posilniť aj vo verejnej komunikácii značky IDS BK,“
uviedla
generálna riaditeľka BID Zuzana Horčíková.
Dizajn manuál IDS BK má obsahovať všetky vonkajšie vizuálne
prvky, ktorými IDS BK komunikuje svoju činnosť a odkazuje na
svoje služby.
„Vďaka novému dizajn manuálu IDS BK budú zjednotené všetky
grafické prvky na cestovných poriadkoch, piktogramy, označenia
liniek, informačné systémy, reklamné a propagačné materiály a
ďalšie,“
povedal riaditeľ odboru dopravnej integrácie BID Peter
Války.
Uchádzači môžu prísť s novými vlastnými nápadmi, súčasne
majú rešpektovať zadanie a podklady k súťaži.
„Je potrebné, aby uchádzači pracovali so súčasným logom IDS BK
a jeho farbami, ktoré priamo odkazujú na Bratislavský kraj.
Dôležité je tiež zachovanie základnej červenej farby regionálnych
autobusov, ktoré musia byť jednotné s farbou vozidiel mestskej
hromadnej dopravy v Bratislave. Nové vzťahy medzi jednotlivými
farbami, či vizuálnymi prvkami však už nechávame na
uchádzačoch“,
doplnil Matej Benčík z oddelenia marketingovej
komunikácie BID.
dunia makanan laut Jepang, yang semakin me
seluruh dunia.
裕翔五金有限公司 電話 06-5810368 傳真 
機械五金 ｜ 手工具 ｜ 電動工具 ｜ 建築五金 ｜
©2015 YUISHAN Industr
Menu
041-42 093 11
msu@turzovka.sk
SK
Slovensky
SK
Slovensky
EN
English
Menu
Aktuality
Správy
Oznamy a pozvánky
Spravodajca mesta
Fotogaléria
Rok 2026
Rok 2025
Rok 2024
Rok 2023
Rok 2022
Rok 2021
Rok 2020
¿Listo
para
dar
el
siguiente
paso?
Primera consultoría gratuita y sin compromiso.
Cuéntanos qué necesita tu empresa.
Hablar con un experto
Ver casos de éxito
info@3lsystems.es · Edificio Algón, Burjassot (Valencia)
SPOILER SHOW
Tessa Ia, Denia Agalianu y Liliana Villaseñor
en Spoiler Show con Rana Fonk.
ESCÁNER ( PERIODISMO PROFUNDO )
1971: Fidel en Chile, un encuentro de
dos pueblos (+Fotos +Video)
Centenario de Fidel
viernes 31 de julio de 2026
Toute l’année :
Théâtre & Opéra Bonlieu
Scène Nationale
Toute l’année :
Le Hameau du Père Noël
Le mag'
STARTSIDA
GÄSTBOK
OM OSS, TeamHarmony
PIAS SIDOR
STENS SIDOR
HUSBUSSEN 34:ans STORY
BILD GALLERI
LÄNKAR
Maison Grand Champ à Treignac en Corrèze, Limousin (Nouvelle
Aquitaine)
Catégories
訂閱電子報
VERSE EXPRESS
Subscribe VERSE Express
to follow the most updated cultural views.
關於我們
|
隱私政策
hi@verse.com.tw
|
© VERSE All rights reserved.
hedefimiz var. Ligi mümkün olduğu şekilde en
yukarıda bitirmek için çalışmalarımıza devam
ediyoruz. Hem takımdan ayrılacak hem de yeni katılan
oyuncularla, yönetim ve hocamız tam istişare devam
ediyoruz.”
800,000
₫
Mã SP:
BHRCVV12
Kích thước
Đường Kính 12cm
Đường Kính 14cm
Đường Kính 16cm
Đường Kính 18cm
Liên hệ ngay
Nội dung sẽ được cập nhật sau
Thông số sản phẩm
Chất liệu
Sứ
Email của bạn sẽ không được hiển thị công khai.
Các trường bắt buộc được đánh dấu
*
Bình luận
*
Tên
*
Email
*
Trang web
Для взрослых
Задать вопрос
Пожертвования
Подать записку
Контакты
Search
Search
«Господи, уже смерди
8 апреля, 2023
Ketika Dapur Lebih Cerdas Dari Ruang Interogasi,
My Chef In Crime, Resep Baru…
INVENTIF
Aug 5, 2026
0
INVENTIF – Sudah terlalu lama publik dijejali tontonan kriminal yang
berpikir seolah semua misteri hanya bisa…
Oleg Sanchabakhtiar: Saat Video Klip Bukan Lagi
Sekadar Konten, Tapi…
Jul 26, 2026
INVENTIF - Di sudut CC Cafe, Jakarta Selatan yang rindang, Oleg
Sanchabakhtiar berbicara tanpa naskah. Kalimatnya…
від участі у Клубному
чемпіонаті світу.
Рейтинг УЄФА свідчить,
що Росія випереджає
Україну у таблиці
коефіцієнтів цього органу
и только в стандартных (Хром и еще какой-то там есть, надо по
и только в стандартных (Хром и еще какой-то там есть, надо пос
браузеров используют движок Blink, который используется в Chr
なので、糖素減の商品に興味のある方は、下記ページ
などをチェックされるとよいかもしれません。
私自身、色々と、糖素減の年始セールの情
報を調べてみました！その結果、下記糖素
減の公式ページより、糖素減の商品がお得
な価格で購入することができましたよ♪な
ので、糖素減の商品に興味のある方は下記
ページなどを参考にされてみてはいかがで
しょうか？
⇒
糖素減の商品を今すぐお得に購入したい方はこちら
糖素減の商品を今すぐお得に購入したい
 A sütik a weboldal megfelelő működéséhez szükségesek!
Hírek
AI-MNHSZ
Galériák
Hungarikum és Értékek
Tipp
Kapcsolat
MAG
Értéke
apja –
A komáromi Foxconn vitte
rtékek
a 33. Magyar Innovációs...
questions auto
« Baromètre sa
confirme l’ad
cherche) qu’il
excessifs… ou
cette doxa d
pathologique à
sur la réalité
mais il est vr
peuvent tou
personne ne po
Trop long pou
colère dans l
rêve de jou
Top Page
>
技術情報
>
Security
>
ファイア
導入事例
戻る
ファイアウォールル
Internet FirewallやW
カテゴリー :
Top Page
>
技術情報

◇ ◇ ◇ ◇ ◇ ◇ ◇

**What the exercise asks:**
Copy all of the data above line for line, keeping every character and line break unchanged.

**Response:**
posilniť aj vo verejnej komunikácii značky IDS BK,“
uviedla
generálna riaditeľka BID Zuzana Horčíková.
Dizajn manuál IDS BK má obsahovať všetky vonkajšie vizuálne
prvky, ktorými IDS BK komunikuje svoju činnosť a odkazuje na
svoje služby.
„Vďaka novému dizajn manuálu IDS BK budú zjednotené všetky
grafické prvky na cestovných poriadkoch, piktogramy, označenia
liniek, informačné systémy, reklamné a propagačné materiály a
ďalšie,“
povedal riaditeľ odboru dopravnej integrácie BID Peter
Války.
Uchádzači môžu prísť s novými vlastnými nápadmi, súčasne
majú rešpektovať zadanie a podklady k súťaži.
„Je potrebné, aby uchádzači pracovali so súčasným logom IDS BK
a jeho farbami, ktoré priamo odkazujú na Bratislavský kraj.
Dôležité je tiež zachovanie základnej červenej farby regionálnych
autobusov, ktoré musia byť jednotné s farbou vozidiel mestskej
hromadnej dopravy v Bratislave. Nové vzťahy medzi jednotlivými
farbami, či vizuálnymi prvkami však už nechávame na
uchádzačoch“,
doplnil Matej Benčík z oddelenia marketingovej
komunikácie BID.
dunia makanan laut Jepang, yang semakin me
seluruh dunia.
裕翔五金有限公司 電話 06-5810368 傳真 
機械五金 ｜ 手工具 ｜ 電動工具 ｜ 建築五金 ｜
©2015 YUISHAN Industr
Menu
041-42 093 11
msu@turzovka.sk
SK
Slovensky
SK
Slovensky
EN
English
Menu
Aktuality
Správy
Oznamy a pozvánky
Spravodajca mesta
Fotogaléria
Rok 2026
Rok 2025
Rok 2024
Rok 2023
Rok 2022
Rok 2021
Rok 2020
¿Listo
para
dar
el
siguiente
paso?
Primera consultoría gratuita y sin compromiso.
Cuéntanos qué necesita tu empresa.
Hablar con un experto
Ver casos de éxito
info@3lsystems.es · Edificio Algón, Burjassot (Valencia)
SPOILER SHOW
Tessa Ia, Denia Agalianu y Liliana Villaseñor
en Spoiler Show con Rana Fonk.
ESCÁNER ( PERIODISMO PROFUNDO )
1971: Fidel en Chile, un encuentro de
dos pueblos (+Fotos +Video)
Centenario de Fidel
viernes 31 de julio de 2026
Toute l’année :
Théâtre & Opéra Bonlieu
Scène Nationale
Toute l’année :
Le Hameau du Père Noël
Le mag'
STARTSIDA
GÄSTBOK
OM OSS, TeamHarmony
PIAS SIDOR
STENS SIDOR
HUSBUSSEN 34:ans STORY
BILD GALLERI
LÄNKAR
Maison Grand Champ à Treignac en Corrèze, Limousin (Nouvelle
Aquitaine)
Catégories
訂閱電子報
VERSE EXPRESS
Subscribe VERSE Express
to follow the most updated cultural views.
關於我們
|
隱私政策
hi@verse.com.tw
|
© VERSE All rights reserved.
hedefimiz var. Ligi mümkün olduğu şekilde en
yukarıda bitirmek için çalışmalarımıza devam
ediyoruz. Hem takımdan ayrılacak hem de yeni katılan
oyuncularla, yönetim ve hocamız tam istişare devam
ediyoruz.”
800,000
₫
Mã SP:
BHRCVV12
Kích thước
Đường Kính 12cm
Đường Kính 14cm
Đường Kính 16cm
Đường Kính 18cm
Liên hệ ngay
Nội dung sẽ được cập nhật sau
Thông số sản phẩm
Chất liệu
Sứ
Email của bạn sẽ không được hiển thị công khai.
Các trường bắt buộc được đánh dấu
*
Bình luận
*
Tên
*
Email
*
Trang web
Для взрослых
Задать вопрос
Пожертвования
Подать записку
Контакты
Search
Search
«Господи, уже смерди
8 апреля, 2023
Ketika Dapur Lebih Cerdas Dari Ruang Interogasi,
My Chef In Crime, Resep Baru…
INVENTIF
Aug 5, 2026
0
INVENTIF – Sudah terlalu lama publik dijejali tontonan kriminal yang
berpikir seolah semua misteri hanya bisa…
Oleg Sanchabakhtiar: Saat Video Klip Bukan Lagi
Sekadar Konten, Tapi…
Jul 26, 2026
INVENTIF - Di sudut CC Cafe, Jakarta Selatan yang rindang, Oleg
Sanchabakhtiar berbicara tanpa naskah. Kalimatnya…
від участі у Клубному
чемпіонаті світу.
Рейтинг УЄФА свідчить,
що Росія випереджає
Україну у таблиці
коефіцієнтів цього органу
и только в стандартных (Хром и еще какой-то там есть, надо по
и только в стандартных (Хром и еще какой-то там есть, надо пос
браузеров используют движок Blink, который используется в Chr
なので、糖素減の商品に興味のある方は、下記ページ
などをチェックされるとよいかもしれません。
私自身、色々と、糖素減の年始セールの情
報を調べてみました！その結果、下記糖素
減の公式ページより、糖素減の商品がお得
な価格で購入することができましたよ♪な
ので、糖素減の商品に興味のある方は下記
ページなどを参考にされてみてはいかがで
しょうか？
⇒
糖素減の商品を今すぐお得に購入したい方はこちら
糖素減の商品を今すぐお得に購入したい
 A sütik a weboldal megfelelő működéséhez szükségesek!
Hírek
AI-MNHSZ
Galériák
Hungarikum és Értékek
Tipp
Kapcsolat
MAG
Értéke
apja –
A komáromi Foxconn vitte
rtékek
a 33. Magyar Innovációs...
questions auto
« Baromètre sa
confirme l’ad
cherche) qu’il
excessifs… ou
cette doxa d
pathologique à
sur la réalité
mais il est vr
peuvent tou
personne ne po
Trop long pou
colère dans l
rêve de jou
Top Page
>
技術情報
>
Security
>
ファイア
導入事例
戻る
ファイアウォールル
Internet FirewallやW
カテゴリー :
Top Page
>
技術情報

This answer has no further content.